"I have the vice of curiosity," was my answer. "And the circumstances of the case are so odd, that I wish to solve the mystery."
"I don't see where the mystery comes into the matter, Mr. Vance, if you will pardon my having a contrary opinion to yourself. The woman who ran off with your motor car,--I remember what you had to do with the matter quite well now,--stabbed Anne with a hat-pin. Where is your mystery there?"
"Dear papa," said Gertrude, who was perched on the arm of his chair, "don't talk about the matter, as I see it agitates you greatly."
I glanced at her when she said this, as it struck me that if she was the woman who had taken my car, she naturally would not like the matter to be spoken about. But she appeared to be perfectly calm, and her color did not change when our eyes met. Mr. Monk was far more discomposed than she was. "My dear," he said in answer to her remonstrance, "I must steel myself to hear all about our old servant--at least about Gabriel's old servant. Where, I ask again, is the mystery?"
"In the fact that Mrs. Caldershaw's glass eye was stolen," I asserted.
"Well," admitted Mr. Monk reluctantly, "that is a strange article to steal I agree. Do you know why it was stolen, Mr. Vance?"
"I have a theory."
"What is your theory?" he pursued eagerly.

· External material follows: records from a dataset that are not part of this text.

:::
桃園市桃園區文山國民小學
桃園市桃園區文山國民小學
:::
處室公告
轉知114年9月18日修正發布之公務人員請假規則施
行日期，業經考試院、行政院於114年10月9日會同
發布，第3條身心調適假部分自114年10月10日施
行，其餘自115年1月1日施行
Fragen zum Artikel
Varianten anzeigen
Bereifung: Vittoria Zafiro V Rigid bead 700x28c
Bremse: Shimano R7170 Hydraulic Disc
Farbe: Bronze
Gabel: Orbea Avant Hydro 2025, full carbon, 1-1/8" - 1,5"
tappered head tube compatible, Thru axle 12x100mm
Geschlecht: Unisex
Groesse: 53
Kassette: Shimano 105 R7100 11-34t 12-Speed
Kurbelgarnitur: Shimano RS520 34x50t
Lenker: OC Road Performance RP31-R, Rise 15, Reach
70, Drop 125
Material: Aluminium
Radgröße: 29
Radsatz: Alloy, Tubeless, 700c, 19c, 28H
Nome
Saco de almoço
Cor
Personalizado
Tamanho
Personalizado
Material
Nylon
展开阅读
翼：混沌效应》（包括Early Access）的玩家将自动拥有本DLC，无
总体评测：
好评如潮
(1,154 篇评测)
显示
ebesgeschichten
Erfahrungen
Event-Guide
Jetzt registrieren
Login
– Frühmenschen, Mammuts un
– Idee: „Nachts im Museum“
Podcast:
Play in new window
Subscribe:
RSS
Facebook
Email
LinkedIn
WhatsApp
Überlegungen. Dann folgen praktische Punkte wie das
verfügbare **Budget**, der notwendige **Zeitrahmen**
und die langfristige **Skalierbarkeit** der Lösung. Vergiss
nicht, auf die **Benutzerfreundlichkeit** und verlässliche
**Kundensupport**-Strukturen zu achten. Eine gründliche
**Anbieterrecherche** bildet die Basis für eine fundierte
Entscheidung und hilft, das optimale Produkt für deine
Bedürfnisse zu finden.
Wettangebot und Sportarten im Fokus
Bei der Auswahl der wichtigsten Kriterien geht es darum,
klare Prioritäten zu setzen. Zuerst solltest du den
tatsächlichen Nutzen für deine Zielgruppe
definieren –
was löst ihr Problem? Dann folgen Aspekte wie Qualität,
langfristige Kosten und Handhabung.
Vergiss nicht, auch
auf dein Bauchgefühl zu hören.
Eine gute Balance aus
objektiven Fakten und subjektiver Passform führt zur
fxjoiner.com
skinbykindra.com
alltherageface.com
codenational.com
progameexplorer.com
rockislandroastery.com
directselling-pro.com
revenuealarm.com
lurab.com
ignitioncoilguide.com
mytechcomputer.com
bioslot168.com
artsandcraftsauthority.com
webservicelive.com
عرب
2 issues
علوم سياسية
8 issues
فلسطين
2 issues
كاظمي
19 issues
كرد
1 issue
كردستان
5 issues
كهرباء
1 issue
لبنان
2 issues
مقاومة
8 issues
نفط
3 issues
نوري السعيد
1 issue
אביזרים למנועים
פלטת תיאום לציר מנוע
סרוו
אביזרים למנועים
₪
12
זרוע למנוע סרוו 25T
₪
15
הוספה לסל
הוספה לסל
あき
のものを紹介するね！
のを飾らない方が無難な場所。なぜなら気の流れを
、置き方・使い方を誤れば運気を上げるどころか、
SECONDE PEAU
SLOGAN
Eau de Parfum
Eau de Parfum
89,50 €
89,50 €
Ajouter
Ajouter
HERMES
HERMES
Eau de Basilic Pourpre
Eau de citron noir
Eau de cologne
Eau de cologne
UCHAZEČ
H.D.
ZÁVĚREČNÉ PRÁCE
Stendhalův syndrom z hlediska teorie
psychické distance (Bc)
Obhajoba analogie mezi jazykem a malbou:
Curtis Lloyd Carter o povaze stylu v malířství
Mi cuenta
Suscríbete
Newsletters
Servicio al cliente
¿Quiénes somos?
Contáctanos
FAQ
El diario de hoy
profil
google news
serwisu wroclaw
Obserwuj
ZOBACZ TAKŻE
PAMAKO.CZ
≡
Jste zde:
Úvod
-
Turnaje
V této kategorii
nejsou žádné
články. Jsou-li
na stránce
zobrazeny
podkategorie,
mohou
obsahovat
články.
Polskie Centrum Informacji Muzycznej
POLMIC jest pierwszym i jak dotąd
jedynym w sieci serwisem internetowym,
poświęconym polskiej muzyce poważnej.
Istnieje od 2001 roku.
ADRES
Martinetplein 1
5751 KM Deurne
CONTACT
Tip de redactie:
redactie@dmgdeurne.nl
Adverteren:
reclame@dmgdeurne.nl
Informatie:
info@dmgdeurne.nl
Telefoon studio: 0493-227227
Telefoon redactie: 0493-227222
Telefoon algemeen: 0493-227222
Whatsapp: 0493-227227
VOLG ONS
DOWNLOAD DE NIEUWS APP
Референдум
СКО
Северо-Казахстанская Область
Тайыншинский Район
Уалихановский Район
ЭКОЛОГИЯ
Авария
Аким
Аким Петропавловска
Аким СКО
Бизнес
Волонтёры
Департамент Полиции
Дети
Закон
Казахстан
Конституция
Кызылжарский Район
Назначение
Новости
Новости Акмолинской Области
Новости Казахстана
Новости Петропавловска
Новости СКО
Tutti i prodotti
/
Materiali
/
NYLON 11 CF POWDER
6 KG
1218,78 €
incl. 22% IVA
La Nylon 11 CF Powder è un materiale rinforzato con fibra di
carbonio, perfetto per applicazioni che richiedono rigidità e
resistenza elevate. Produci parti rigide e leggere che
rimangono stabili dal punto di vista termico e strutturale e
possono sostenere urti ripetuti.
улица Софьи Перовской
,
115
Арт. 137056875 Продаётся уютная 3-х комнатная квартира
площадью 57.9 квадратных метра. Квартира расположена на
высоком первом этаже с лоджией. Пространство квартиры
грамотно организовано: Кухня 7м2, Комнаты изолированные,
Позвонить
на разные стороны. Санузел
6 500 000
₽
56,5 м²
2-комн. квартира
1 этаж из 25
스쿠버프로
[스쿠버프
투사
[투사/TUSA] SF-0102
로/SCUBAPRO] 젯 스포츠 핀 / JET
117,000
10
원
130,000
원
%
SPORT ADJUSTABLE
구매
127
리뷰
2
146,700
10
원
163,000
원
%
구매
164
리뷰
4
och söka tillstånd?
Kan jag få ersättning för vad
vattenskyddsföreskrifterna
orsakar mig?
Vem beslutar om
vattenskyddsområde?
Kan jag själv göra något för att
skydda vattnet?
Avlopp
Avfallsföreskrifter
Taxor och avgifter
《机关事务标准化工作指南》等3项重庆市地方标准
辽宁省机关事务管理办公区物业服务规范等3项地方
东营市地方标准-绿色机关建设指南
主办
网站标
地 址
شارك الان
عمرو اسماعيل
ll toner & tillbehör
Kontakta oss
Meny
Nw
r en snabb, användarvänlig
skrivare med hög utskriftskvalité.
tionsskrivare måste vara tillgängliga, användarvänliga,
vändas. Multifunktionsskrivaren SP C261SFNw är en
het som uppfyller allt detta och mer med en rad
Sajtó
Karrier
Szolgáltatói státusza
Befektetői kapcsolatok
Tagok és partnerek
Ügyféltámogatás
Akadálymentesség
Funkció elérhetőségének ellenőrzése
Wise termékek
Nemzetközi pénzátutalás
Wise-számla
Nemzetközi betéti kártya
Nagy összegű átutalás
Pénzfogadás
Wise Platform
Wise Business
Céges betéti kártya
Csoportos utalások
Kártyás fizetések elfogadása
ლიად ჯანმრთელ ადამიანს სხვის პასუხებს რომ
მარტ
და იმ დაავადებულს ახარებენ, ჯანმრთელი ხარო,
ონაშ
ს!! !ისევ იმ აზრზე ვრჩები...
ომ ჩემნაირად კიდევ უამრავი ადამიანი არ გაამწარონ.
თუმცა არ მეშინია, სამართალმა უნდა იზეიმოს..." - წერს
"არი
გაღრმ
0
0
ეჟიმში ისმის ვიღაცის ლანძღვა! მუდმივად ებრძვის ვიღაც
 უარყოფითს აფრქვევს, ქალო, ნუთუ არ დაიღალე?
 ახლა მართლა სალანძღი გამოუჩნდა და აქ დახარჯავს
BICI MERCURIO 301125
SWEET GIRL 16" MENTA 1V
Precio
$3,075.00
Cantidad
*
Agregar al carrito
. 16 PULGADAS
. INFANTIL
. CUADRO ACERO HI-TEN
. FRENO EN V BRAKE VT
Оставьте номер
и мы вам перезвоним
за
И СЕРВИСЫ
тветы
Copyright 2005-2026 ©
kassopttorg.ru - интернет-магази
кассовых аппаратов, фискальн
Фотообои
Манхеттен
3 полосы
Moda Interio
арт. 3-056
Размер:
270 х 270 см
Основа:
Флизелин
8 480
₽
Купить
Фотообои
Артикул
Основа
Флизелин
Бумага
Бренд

"Your late brother left fifty thousand pounds to Miss Monk here," I explained, "and that money cannot be found. I believe that Mrs. Caldershaw in some way knew of the whereabouts of this fortune and indicated the hiding-place in some way by means of the glass eye. It was stolen by the person who desired to gain that fortune."
"Dear me." Mr. Monk sat up briskly, and then rose to his feet, "have you any grounds for this strange belief?"